Dataset items
>>>
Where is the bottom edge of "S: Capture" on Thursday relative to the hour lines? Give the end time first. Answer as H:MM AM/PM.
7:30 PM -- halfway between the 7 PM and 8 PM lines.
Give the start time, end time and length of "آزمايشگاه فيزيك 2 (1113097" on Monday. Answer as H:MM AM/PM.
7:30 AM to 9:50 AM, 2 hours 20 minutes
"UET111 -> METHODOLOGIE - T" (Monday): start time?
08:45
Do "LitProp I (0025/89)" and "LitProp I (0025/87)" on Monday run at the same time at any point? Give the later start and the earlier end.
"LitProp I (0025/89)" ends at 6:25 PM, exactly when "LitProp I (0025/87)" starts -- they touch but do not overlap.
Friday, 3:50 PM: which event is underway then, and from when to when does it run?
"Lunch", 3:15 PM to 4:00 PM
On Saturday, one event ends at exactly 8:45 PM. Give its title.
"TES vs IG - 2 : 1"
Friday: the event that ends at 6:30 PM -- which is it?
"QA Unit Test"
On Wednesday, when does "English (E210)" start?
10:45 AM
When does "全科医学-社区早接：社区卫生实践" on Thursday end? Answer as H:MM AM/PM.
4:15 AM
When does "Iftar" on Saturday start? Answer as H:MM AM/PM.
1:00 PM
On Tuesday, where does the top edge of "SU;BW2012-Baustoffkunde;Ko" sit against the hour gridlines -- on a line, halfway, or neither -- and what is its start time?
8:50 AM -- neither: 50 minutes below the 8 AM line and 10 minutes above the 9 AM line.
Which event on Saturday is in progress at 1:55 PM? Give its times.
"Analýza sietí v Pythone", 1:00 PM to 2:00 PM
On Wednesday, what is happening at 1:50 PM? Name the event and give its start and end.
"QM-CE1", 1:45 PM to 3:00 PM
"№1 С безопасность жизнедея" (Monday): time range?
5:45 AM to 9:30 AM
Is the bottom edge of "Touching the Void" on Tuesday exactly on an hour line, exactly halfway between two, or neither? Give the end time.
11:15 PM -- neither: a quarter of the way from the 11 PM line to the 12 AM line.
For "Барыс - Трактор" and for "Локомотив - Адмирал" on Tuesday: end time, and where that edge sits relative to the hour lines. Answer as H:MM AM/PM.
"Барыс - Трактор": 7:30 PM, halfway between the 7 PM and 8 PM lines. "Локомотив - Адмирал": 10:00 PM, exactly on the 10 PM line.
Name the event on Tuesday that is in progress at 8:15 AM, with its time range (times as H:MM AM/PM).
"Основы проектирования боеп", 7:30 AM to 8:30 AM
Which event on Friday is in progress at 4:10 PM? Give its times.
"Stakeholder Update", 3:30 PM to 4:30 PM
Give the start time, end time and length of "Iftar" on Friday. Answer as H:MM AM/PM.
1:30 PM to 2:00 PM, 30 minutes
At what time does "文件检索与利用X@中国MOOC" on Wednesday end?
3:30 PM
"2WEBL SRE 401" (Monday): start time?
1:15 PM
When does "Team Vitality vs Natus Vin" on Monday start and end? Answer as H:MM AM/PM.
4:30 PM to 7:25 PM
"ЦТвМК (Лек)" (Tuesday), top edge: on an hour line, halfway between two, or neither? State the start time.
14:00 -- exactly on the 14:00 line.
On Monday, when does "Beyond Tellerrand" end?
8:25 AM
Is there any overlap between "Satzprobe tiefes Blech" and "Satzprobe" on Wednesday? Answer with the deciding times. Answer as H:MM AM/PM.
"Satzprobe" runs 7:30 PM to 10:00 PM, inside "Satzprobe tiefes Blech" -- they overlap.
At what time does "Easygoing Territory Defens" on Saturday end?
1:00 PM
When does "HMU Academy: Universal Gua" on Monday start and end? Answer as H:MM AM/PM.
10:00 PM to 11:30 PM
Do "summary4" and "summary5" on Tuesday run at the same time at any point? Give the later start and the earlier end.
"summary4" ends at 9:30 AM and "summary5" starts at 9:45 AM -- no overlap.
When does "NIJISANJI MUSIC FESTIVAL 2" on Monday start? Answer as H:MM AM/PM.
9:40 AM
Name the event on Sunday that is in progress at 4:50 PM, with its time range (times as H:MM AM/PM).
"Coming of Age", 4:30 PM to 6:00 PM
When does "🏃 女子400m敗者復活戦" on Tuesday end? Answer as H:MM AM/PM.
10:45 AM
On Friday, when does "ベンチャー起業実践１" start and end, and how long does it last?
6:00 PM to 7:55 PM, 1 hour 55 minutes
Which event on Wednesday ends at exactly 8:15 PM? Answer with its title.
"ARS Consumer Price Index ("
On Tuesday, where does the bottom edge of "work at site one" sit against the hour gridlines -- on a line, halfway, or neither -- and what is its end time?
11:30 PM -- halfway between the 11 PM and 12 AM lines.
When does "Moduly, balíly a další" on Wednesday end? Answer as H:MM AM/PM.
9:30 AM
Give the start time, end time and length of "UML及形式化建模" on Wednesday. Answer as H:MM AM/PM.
<<<
== Requirements ==
Replace "hour lines" with "hour marks" throughout the entries above, and write out the entries again with everything else unchanged.

== Answer for the task ==
Where is the bottom edge of "S: Capture" on Thursday relative to the hour marks? Give the end time first. Answer as H:MM AM/PM.
7:30 PM -- halfway between the 7 PM and 8 PM lines.
Give the start time, end time and length of "آزمايشگاه فيزيك 2 (1113097" on Monday. Answer as H:MM AM/PM.
7:30 AM to 9:50 AM, 2 hours 20 minutes
"UET111 -> METHODOLOGIE - T" (Monday): start time?
08:45
Do "LitProp I (0025/89)" and "LitProp I (0025/87)" on Monday run at the same time at any point? Give the later start and the earlier end.
"LitProp I (0025/89)" ends at 6:25 PM, exactly when "LitProp I (0025/87)" starts -- they touch but do not overlap.
Friday, 3:50 PM: which event is underway then, and from when to when does it run?
"Lunch", 3:15 PM to 4:00 PM
On Saturday, one event ends at exactly 8:45 PM. Give its title.
"TES vs IG - 2 : 1"
Friday: the event that ends at 6:30 PM -- which is it?
"QA Unit Test"
On Wednesday, when does "English (E210)" start?
10:45 AM
When does "全科医学-社区早接：社区卫生实践" on Thursday end? Answer as H:MM AM/PM.
4:15 AM
When does "Iftar" on Saturday start? Answer as H:MM AM/PM.
1:00 PM
On Tuesday, where does the top edge of "SU;BW2012-Baustoffkunde;Ko" sit against the hour gridlines -- on a line, halfway, or neither -- and what is its start time?
8:50 AM -- neither: 50 minutes below the 8 AM line and 10 minutes above the 9 AM line.
Which event on Saturday is in progress at 1:55 PM? Give its times.
"Analýza sietí v Pythone", 1:00 PM to 2:00 PM
On Wednesday, what is happening at 1:50 PM? Name the event and give its start and end.
"QM-CE1", 1:45 PM to 3:00 PM
"№1 С безопасность жизнедея" (Monday): time range?
5:45 AM to 9:30 AM
Is the bottom edge of "Touching the Void" on Tuesday exactly on an hour line, exactly halfway between two, or neither? Give the end time.
11:15 PM -- neither: a quarter of the way from the 11 PM line to the 12 AM line.
For "Барыс - Трактор" and for "Локомотив - Адмирал" on Tuesday: end time, and where that edge sits relative to the hour marks. Answer as H:MM AM/PM.
"Барыс - Трактор": 7:30 PM, halfway between the 7 PM and 8 PM lines. "Локомотив - Адмирал": 10:00 PM, exactly on the 10 PM line.
Name the event on Tuesday that is in progress at 8:15 AM, with its time range (times as H:MM AM/PM).
"Основы проектирования боеп", 7:30 AM to 8:30 AM
Which event on Friday is in progress at 4:10 PM? Give its times.
"Stakeholder Update", 3:30 PM to 4:30 PM
Give the start time, end time and length of "Iftar" on Friday. Answer as H:MM AM/PM.
1:30 PM to 2:00 PM, 30 minutes
At what time does "文件检索与利用X@中国MOOC" on Wednesday end?
3:30 PM
"2WEBL SRE 401" (Monday): start time?
1:15 PM
When does "Team Vitality vs Natus Vin" on Monday start and end? Answer as H:MM AM/PM.
4:30 PM to 7:25 PM
"ЦТвМК (Лек)" (Tuesday), top edge: on an hour line, halfway between two, or neither? State the start time.
14:00 -- exactly on the 14:00 line.
On Monday, when does "Beyond Tellerrand" end?
8:25 AM
Is there any overlap between "Satzprobe tiefes Blech" and "Satzprobe" on Wednesday? Answer with the deciding times. Answer as H:MM AM/PM.
"Satzprobe" runs 7:30 PM to 10:00 PM, inside "Satzprobe tiefes Blech" -- they overlap.
At what time does "Easygoing Territory Defens" on Saturday end?
1:00 PM
When does "HMU Academy: Universal Gua" on Monday start and end? Answer as H:MM AM/PM.
10:00 PM to 11:30 PM
Do "summary4" and "summary5" on Tuesday run at the same time at any point? Give the later start and the earlier end.
"summary4" ends at 9:30 AM and "summary5" starts at 9:45 AM -- no overlap.
When does "NIJISANJI MUSIC FESTIVAL 2" on Monday start? Answer as H:MM AM/PM.
9:40 AM
Name the event on Sunday that is in progress at 4:50 PM, with its time range (times as H:MM AM/PM).
"Coming of Age", 4:30 PM to 6:00 PM
When does "🏃 女子400m敗者復活戦" on Tuesday end? Answer as H:MM AM/PM.
10:45 AM
On Friday, when does "ベンチャー起業実践１" start and end, and how long does it last?
6:00 PM to 7:55 PM, 1 hour 55 minutes
Which event on Wednesday ends at exactly 8:15 PM? Answer with its title.
"ARS Consumer Price Index ("
On Tuesday, where does the bottom edge of "work at site one" sit against the hour gridlines -- on a line, halfway, or neither -- and what is its end time?
11:30 PM -- halfway between the 11 PM and 12 AM lines.
When does "Moduly, balíly a další" on Wednesday end? Answer as H:MM AM/PM.
9:30 AM
Give the start time, end time and length of "UML及形式化建模" on Wednesday. Answer as H:MM AM/PM.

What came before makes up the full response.